Hardly back from a pretty cool 3-day trip to Dresden, I pack my bags for the next Bloggerreise tomorrow. This time it's off to Regensburg and like on the trip to Dresden you can experience everything up close via my Instagram account, my Twitter account and also on my Facebook page. And it will be exciting - I can promise that!
In fact, I have not even come to sift the pictures from last weekend, let alone edit or even blog about it. Short timing, in this beautiful November!
That's why there's not much time to cook right now. Between all the events, because of my salary and because of a limited number of vacation days, I usually have to go to the office in between ... So fast evening kitchen and between all the luscious food something simple, vegetarian.
When I start The year so in the American Bon Appetit magazine about the idea for a brisk, simple carrot tart trip, I was directly thrilled. Off to the Nachkochliste. Only to be rediscovered by accident months later, after I came across very nice colorful carrots in the market. That did not exist here again. At least not near me. All summer long. A great autumn!
So they were now lying there: violet carrots, yellow carrots and fine young bunched carrots. For the tart they are simply sliced or planed - so they do not take long to cook, keep their bite and still taste sweet and fine. If you like, just make a larger serving and eat the carrots as a delicious salad or with rice.
Instead of preparing a dough in the evening, I sometimes like to reach out to the finished puff pastry from the fridge shelf. It is important to me that it is made with butter, not with palm oil or margarine. That has its price, but you can really taste the difference!
By cutting in the edge all around and brushing the puff pastry with egg, it gets really nice crispy and brown.
The topping is served with a slightly sour but very creamy layer of ricotta.
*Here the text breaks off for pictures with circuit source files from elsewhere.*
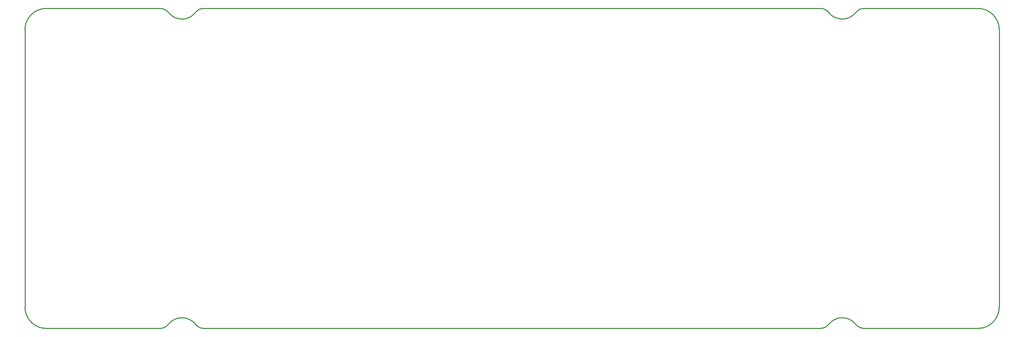
<source format=gbr>
%TF.GenerationSoftware,KiCad,Pcbnew,7.0.1*%
%TF.CreationDate,2023-07-16T15:06:49-04:00*%
%TF.ProjectId,PCB,5043422e-6b69-4636-9164-5f7063625858,rev?*%
%TF.SameCoordinates,Original*%
%TF.FileFunction,Profile,NP*%
%FSLAX46Y46*%
G04 Gerber Fmt 4.6, Leading zero omitted, Abs format (unit mm)*
G04 Created by KiCad (PCBNEW 7.0.1) date 2023-07-16 15:06:49*
%MOMM*%
%LPD*%
G01*
G04 APERTURE LIST*
%TA.AperFunction,Profile*%
%ADD10C,0.250000*%
%TD*%
G04 APERTURE END LIST*
D10*
X232185408Y-101872837D02*
G75*
G03*
X225879592Y-101872837I-3152908J-2461537D01*
G01*
X80255975Y-102834375D02*
X223909025Y-102834375D01*
X225879592Y-29095913D02*
G75*
G03*
X232185408Y-29095913I3152908J2461537D01*
G01*
X78285408Y-101872837D02*
G75*
G03*
X71979592Y-101872837I-3152908J-2461537D01*
G01*
X71979586Y-29095918D02*
G75*
G03*
X70009025Y-28134375I-1970486J-1538282D01*
G01*
X265632500Y-97834375D02*
X265632500Y-33134375D01*
X234155975Y-28134408D02*
G75*
G03*
X232185409Y-29095913I-175J-2499692D01*
G01*
X225879613Y-29095897D02*
G75*
G03*
X223909025Y-28134375I-1970713J-1538803D01*
G01*
X223909025Y-102834404D02*
G75*
G03*
X225879592Y-101872837I-25J2500004D01*
G01*
X43532500Y-28134370D02*
G75*
G03*
X38532500Y-33134375I-10J-4999990D01*
G01*
X70009025Y-28134375D02*
X43532500Y-28134375D01*
X223909025Y-28134375D02*
X80255975Y-28134375D01*
X232185402Y-101872841D02*
G75*
G03*
X234155975Y-102834375I1970698J1538741D01*
G01*
X260632500Y-102834400D02*
G75*
G03*
X265632500Y-97834375I-100J5000100D01*
G01*
X70009025Y-102834406D02*
G75*
G03*
X71979592Y-101872837I-125J2500206D01*
G01*
X234155975Y-102834375D02*
X260632500Y-102834375D01*
X38532525Y-97834375D02*
G75*
G03*
X43532500Y-102834375I4999975J-25D01*
G01*
X260632500Y-28134375D02*
X234155975Y-28134375D01*
X80255975Y-28134406D02*
G75*
G03*
X78285409Y-29095913I-75J-2499894D01*
G01*
X78285430Y-101872820D02*
G75*
G03*
X80255975Y-102834375I1970470J1538220D01*
G01*
X38532500Y-33134375D02*
X38532500Y-97834375D01*
X71979592Y-29095913D02*
G75*
G03*
X78285408Y-29095913I3152908J2461537D01*
G01*
X43532500Y-102834375D02*
X70009025Y-102834375D01*
X265632525Y-33134375D02*
G75*
G03*
X260632500Y-28134375I-4999925J75D01*
G01*
M02*

</source>
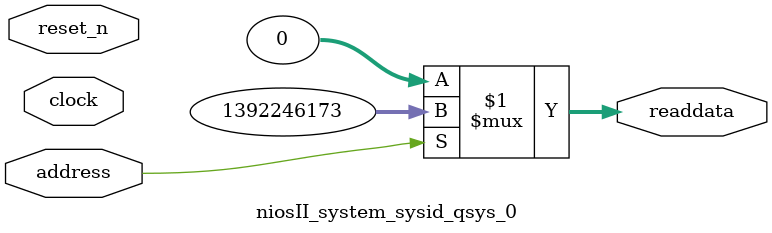
<source format=v>

`timescale 1ns / 1ps
// synthesis translate_on

// turn off superfluous verilog processor warnings 
// altera message_level Level1 
// altera message_off 10034 10035 10036 10037 10230 10240 10030 

module niosII_system_sysid_qsys_0 (
               // inputs:
                address,
                clock,
                reset_n,

               // outputs:
                readdata
             )
;

  output  [ 31: 0] readdata;
  input            address;
  input            clock;
  input            reset_n;

  wire    [ 31: 0] readdata;
  //control_slave, which is an e_avalon_slave
  assign readdata = address ? 1392246173 : 0;

endmodule




</source>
The perfect complement to the crispy ground and the sweet carrots.
All these ingredients are easy to prepare and above all to prepare quickly - so you have no more effort in the evening. Especially if you wash your clothes or tidy your room.
Nevertheless, I would recommend to moisten the carrot slices with the onions and lightly roast them before putting them on the tart. If the result appears too crispy or dark, simply reduce the temperature of the oven to 175 ° C and bake the tart a few minutes less.Lay out a baking tray with parchment paper.
Roll out the puff pastry on the baking paper. Slightly cut each side of the dough into the dough at a distance of about 2-3 centimeters with a sharp knife without cutting through. Spread the dough evenly with the whisked egg and bake in the preheated oven for about 10-15 minutes, until the dough rises and browns lightly.
Mix the ricotta with the cream in the meantime to a smooth cream and salt and pepper to taste.
Peel the carrots, cut off the root ends and cut the carrots into thin slices or planing.
Peel the onion, then finely dice and fry in a little olive oil in a large pan over medium heat .
Add the carrots and sauté at high temperature, then season with salt and pepper.
Spread the ricotta cream on the prebaked ground evenly, leaving the given edges free. Spread the carrot mixture well over it.
Put the tart in the oven again and bake for another 30 minutes until the carrots are cooked and the dough is crispy brown.
Chop the chives and parsley and add 2 tbsp olive oil stir. Drizzle the finished tart with the herb oil and serve hot or lukewarm.